Hassan Abdel-Rahmane, membre du mouvement, pense que la confré­rie a besoin de se restructurer de l’intérieur, de revenir activement sur le terrain social et de reprendre son rôle dans la prédication. « Les jeunes ont échoué à redresser la barre au sein de la confrérie, notre mouvement cherche à protéger les idéologies de son fondateur, Hassan Al-Banna. C’est que hélas nos diri­geants ont tellement instrumentalisé l’islam à des fins électorales. En optant pour la violence, la confrérie a dévié des principes de son fonda­teur, et c’est ce que notre mouve­ment cherche à corriger », souhaite Abdel-Rahmane.

Manoeuvre politique ?

Achraf Al-Chérif, spécialiste des mouvements islamistes, évoque deux hypothèses. Il redoute que ce mouvement ne soit qu’un instrument utilisé par le régime pour miner la confrérie. « Les Frères ne resteront pas à l’écart de la vie politique à jamais. Une réalité que connaît le régime et à laquelle il semble se préparer par des cartes de pressions dont il se servira lors des négocia­tions avec eux », pense Al-Chérif.
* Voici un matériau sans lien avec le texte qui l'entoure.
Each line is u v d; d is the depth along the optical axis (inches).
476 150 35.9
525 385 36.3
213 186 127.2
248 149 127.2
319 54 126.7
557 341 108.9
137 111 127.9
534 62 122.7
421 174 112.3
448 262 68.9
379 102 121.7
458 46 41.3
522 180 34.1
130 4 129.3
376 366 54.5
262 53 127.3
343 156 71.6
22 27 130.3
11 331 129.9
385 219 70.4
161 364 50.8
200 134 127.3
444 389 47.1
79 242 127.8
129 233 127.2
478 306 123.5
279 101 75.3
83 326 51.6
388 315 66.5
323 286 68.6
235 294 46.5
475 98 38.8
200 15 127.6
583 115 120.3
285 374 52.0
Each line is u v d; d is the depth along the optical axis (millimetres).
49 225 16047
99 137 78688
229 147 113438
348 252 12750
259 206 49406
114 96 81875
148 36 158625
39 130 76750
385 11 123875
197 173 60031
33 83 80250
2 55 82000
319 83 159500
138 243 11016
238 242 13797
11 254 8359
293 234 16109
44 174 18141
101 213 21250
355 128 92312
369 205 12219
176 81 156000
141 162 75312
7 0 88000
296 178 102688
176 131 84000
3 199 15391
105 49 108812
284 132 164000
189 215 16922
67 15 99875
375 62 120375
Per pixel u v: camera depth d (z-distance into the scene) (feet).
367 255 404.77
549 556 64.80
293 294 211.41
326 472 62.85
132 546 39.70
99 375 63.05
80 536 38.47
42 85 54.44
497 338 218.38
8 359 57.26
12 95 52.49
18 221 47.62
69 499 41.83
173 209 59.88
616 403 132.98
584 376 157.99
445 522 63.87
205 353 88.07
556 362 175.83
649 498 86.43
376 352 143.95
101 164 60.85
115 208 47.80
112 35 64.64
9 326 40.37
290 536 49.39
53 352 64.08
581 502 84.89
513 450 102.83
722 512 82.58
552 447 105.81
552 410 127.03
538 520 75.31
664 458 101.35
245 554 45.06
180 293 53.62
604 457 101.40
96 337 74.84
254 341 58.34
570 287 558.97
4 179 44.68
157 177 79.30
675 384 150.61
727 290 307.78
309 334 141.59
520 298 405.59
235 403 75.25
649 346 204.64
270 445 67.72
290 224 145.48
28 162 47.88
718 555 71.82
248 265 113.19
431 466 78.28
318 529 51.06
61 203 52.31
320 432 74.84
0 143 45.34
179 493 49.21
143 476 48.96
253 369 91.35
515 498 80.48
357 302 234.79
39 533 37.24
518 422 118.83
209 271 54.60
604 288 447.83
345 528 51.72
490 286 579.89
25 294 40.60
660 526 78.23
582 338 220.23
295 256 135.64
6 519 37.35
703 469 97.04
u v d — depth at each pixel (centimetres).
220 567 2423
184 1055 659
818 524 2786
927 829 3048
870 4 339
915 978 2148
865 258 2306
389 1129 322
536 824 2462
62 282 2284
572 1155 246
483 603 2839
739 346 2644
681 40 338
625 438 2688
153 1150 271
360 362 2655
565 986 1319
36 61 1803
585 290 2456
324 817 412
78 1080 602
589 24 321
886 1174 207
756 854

Mais quoi qu’il en soit et loin de cette théorie du complot, ce mouve­ment ne pourra pas redorer le blason de la confrérie. « A l’encontre de leurs prétentions, ces jeunes Frères ne sont pas moins violents que leurs leaders et leur idéologie penche pour le radicalisme. Leurs divisions avec les cadres de la confrérie ont été toujours d’ordre tactique dans la mesure où ils se disputaient avec leur hiérarchie au sein du groupe sur certaines orientations mais pas sur les concepts », estime Al-Chérif.

Il pourrait s’agir d’une manoeuvrepour la confrérie visant à réintégrer l’échiquier politique.